What is your philosophy on healing or overcoming health challenges.

It doesn’t matter what life throws at you – it matters how you react. In short, you can define a life you love. But it takes a lot of work and know-how. It’s okay to take your time and have grace with yourself in the process.


How have you used adversity in your life to fuel your commitment to balance and wellness?

I really had no choice. My son was 15 months old when I was diagnosed. He became my reason for fighting. I began to really pay attention to patients who were defying the odds. I wanted to be like them, and it was worth putting in the effort to do so. I read a lot and I prayed a lot and I cried a lot. Over time, I developed a sort of system to become well (I believe you can be well even though you are sick). I know, mostly from experience, that if I don’t keep my commitment to myself I suffer the consequences, so it is always worth the effort.

How do you stay healthy, resilient and vibrant?

I prescribe to a concept called “The Circle of Life”, which originated from the Institute of Integrative Nutrition. Basically, this concept looks at all these different areas that feed our souls, and make up who we are as humans. You have to attend to each of these in some sense in order to stay healthy, resilient, and vibrant. We are so much more than our medications and our diagnosis. The food we eat is one part of that, but as mind/body/soul beings, there are many other areas as well.

What tips do you recommend for your clients dealing with / healing from illness?

I take my clients through a process. Frist, they have to become clear on their diagnosis story, how it set the stage for how they feel about their disease, and what path it set them on in fighting it. Once that’s established, we look at ways to change or improve that path. Food is a cornerstone – I work with my clients to implement whole foods diets, but encourage them to find a way of eating that is right for them. I’ll work with someone to become vegetarian if they want, but will just as readily help them implement a Paleo approach if that seems more appropriate. Once we’ve fostered a relationship of trust, we move into more personal areas, like spirituality and personal relationships.

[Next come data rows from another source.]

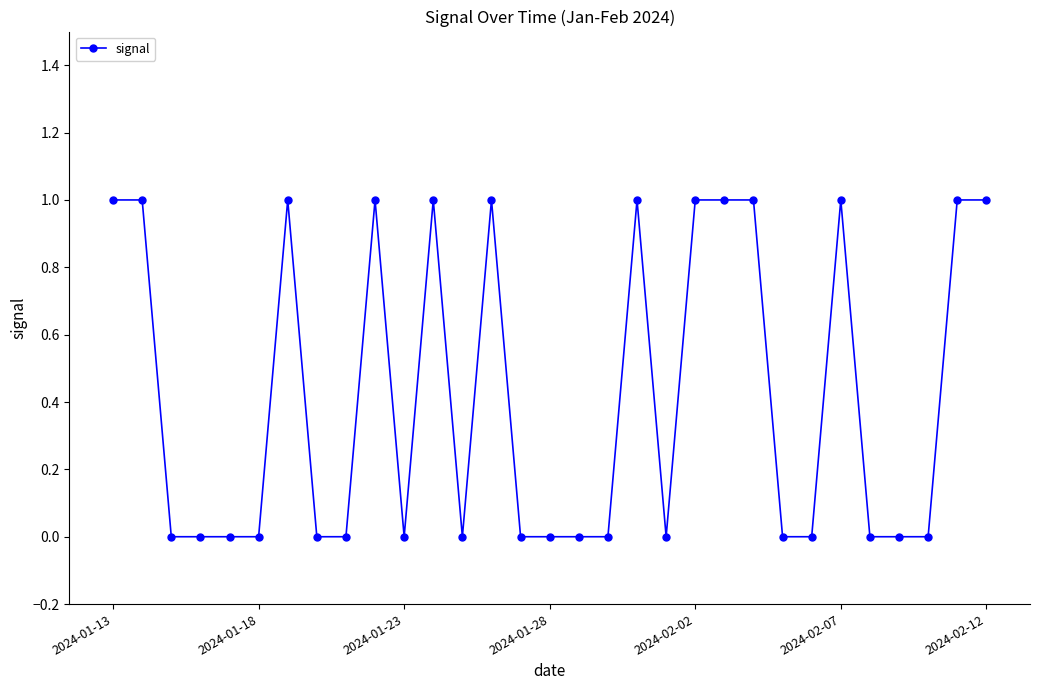

What is the value of the 26th point from the left?

1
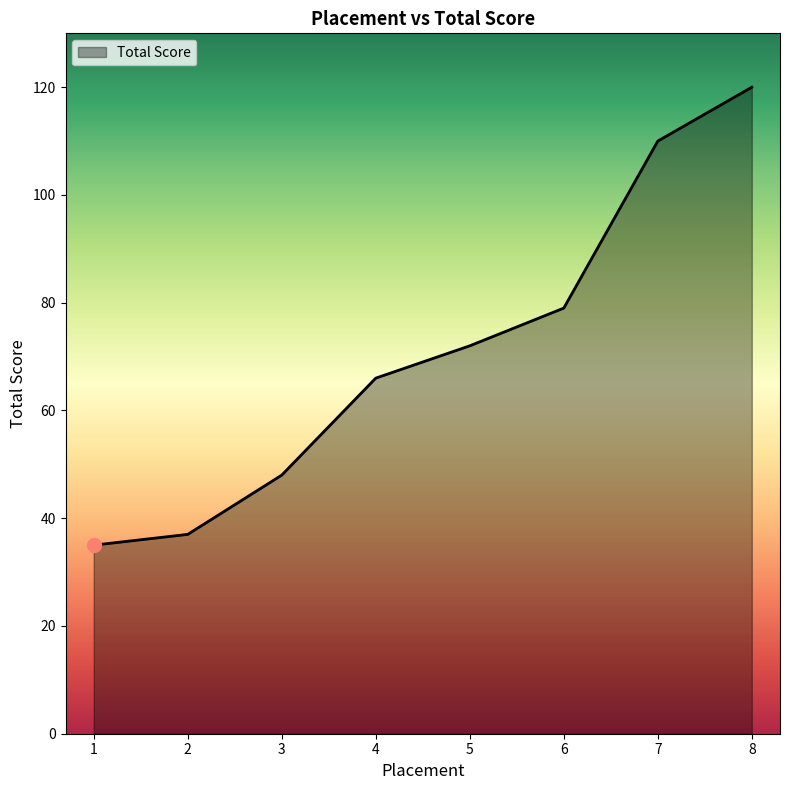

List the labels in order of value, largest first.

8, 7, 6, 5, 4, 3, 2, 1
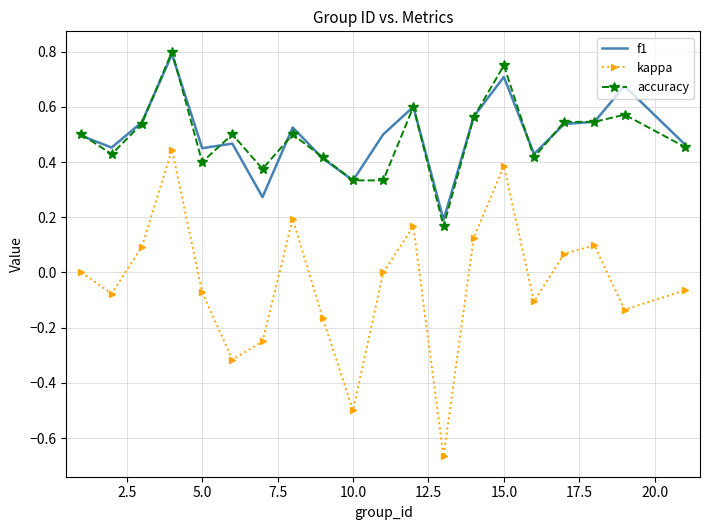

True or false: kappa and f1 intersect in this chart.

False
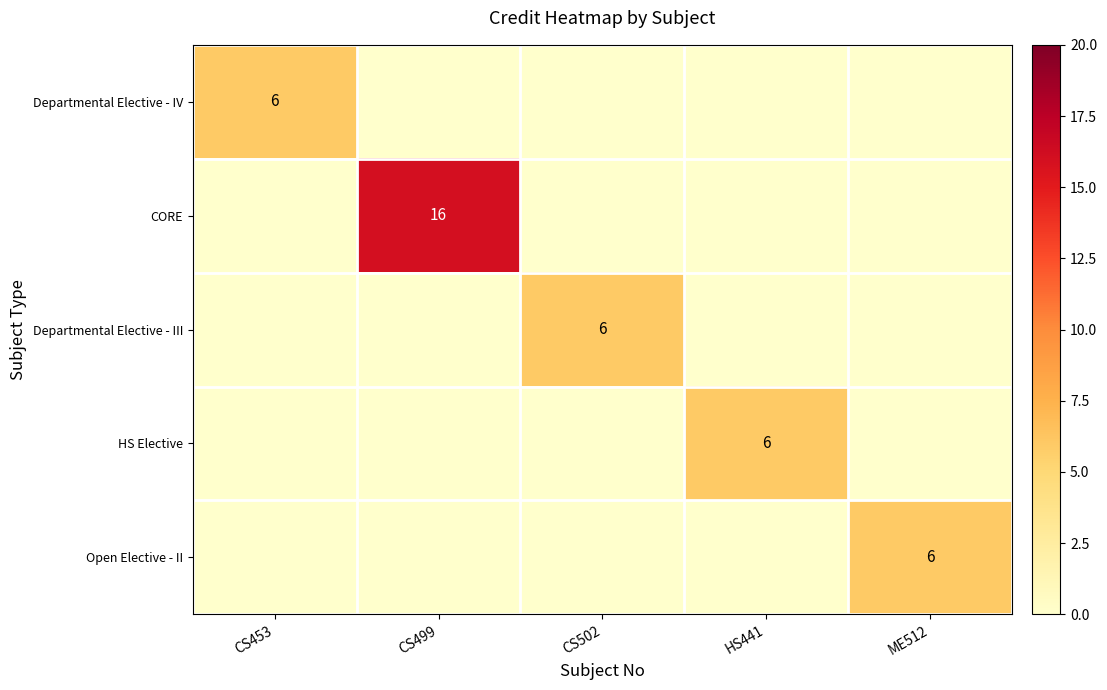

True or false: Departmental Elective - IV has a value of 9 at CS453.

False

My tips, therefor, center on healthy eating anyone can implement. I also help them discover ways they can enjoy life even if their diagnosis has impacted their ability to do things they love.

My biggest tip for clients is probably a message of balance – do what you need to do from a medical perspective. But never let that become your only form of self-care. It’s worth it to reach outside the box and care for yourself from tip to toe.


If there was only one thing a person could find the energy and resources to make a priority what would it be?

Focus on your food first. It’s the building blocks for the rest. Once you’ve got that in line, you’ll feel more up to tackling the rest.


What is your favorite inspirational quote for healing?

“My mission in life is not merely to survive, but to thrive; and to do so with some passion, some compassion, some humor, and some style.”  ~Maya Angelou


To break it down: We can thrive, not just survive with chronic illness. It takes passion and drive. You have to have some compassion for yourself, and it helps to have compassion for others in your same boat so you’re not just fighting for yourself. Humor always helps – because we deal with some really absurd things as patients! And style… well, good shoes make me happy. So I always wear them to crappy doctor’s appointments.


Untitled design (1)Colleen Brunetti, M.Ed.C.H.C. is an Integrative Nutrition Health Coach and bestselling author of the book, “Defining the New Normal: A Guide to Becoming More Than Your Diagnosis”. She works with clients who want to define a life they love through good nutrition and balanced living – no matter what life throws their way.